One thing the exhibition effectively renders visible is Smith’s oeuvre itself. Neglected for decades by established art institutions—including the ones, like the Museum of Modern Art, that presciently collected it at the time of its production—the artist’s work of the 1970s only recently began to reappear, piecemeal, in high-profile historical exhibitions like “Soul of a Nation: Art in the Age of Black Power,” organized by the Tate Modern in 2017, and “Working Together: The Photographers of the Kamoinge Workshop,” the Whitney Museum’s recent spotlight on the Harlem-based collective that Smith joined in 1973, becoming the group’s sole female member. The exhibition at Nicola Vassell, comprising forty-eight photographs taken between 1971 and 1998 in locations ranging from Brooklyn to Paris, Japan to Senegal, accords Smith the monographic treatment she deserves. It avoids the chronologically or thematically segmented appearance of a museum-style retrospective, however, by interspersing many distinct moments in the artist’s decades-long career in a tight hang. The gallery has also made Smith’s photographs feel resolutely contemporary by leaving most of them unmatted, and digitally enlarging them to a scale that likely would not have been feasible at the time of their initial production: the prints in the main gallery range from twenty-four by thirty-six inches to an expansive forty by sixty inches. What emerges is a highly consistent artistic sensibility, clearly steeped in the larger Black culture of its time but also characterized by a private, even subjectivist logic, independent of the social movements and collective groupings with which the artist has recently been identified.

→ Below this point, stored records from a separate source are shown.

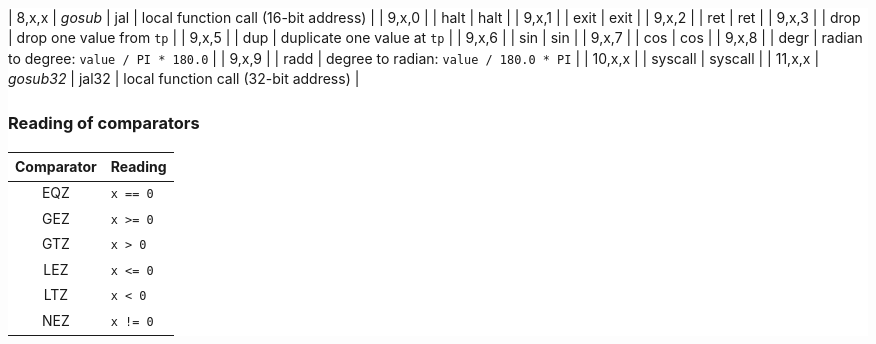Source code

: | 8,x,x | _gosub_ | jal | local function call (16-bit address) |
| 9,x,0 |  | halt | halt |
| 9,x,1 |  | exit | exit |
| 9,x,2 |  | ret | ret |
| 9,x,3 |  | drop | drop one value from `tp` |
| 9,x,5 |  | dup | duplicate one value at `tp` |
| 9,x,6 |  | sin | sin |
| 9,x,7 |  | cos | cos |
| 9,x,8 |  | degr | radian to degree: `value / PI * 180.0` |
| 9,x,9 |  | radd | degree to radian: `value / 180.0 * PI` |
| 10,x,x |  | syscall | syscall |
| 11,x,x | _gosub32_ | jal32 | local function call (32-bit address) |

### Reading of comparators

| Comparator | Reading |
|:-:|---|
| EQZ | `x == 0` |
| GEZ | `x >= 0` |
| GTZ | `x > 0` |
| LEZ | `x <= 0` |
| LTZ | `x < 0` |
| NEZ | `x != 0` |
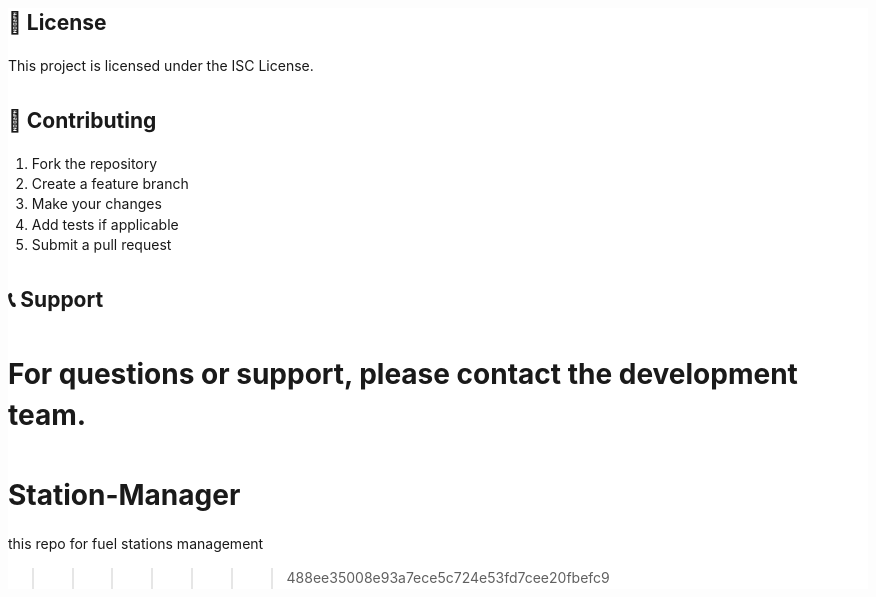 ## 📝 License

This project is licensed under the ISC License.

## 🤝 Contributing

1. Fork the repository
2. Create a feature branch
3. Make your changes
4. Add tests if applicable
5. Submit a pull request

## 📞 Support

For questions or support, please contact the development team.
=======
# Station-Manager
this repo for fuel stations management
>>>>>>> 488ee35008e93a7ece5c724e53fd7cee20fbefc9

Like many of her peers in the Kamoinge group, Smith was a gifted street photographer with an eye for pregnant moments and fleeting juxtapositions. Despite the present exhibition’s title, however, her pictures are less documentary than they are suggestive: they belong somewhere within the Symbolist and Surrealist orbits advanced by forebears like Brassaï, whose portrait Smith took in 1979. Given these affinities, it is unsurprising that many of the exhibition’s most memorable images are of interiors. Works like The Window Overlooking Wheatland Street Was My First Dreaming Place (Columbus, Ohio), 1979, a layered composition in which a winter landscape is reflected in the pane of an open window, project a quiet lyricism. Male Nude (New York), 1977, an arresting study of a shadowy, muscular figure surrounded by floral wallpaper, is similarly suffused with a mysterious, slightly melancholy mood. The latter photograph also demonstrates a principle similar to the one borne out by America Seen Through Stars and Stripes, with its guarded central subject: the model, facing the wall rather than the camera, seems to direct his gaze downward. His eyes—his seeing—remain unpictured so that Smith’s may become evident.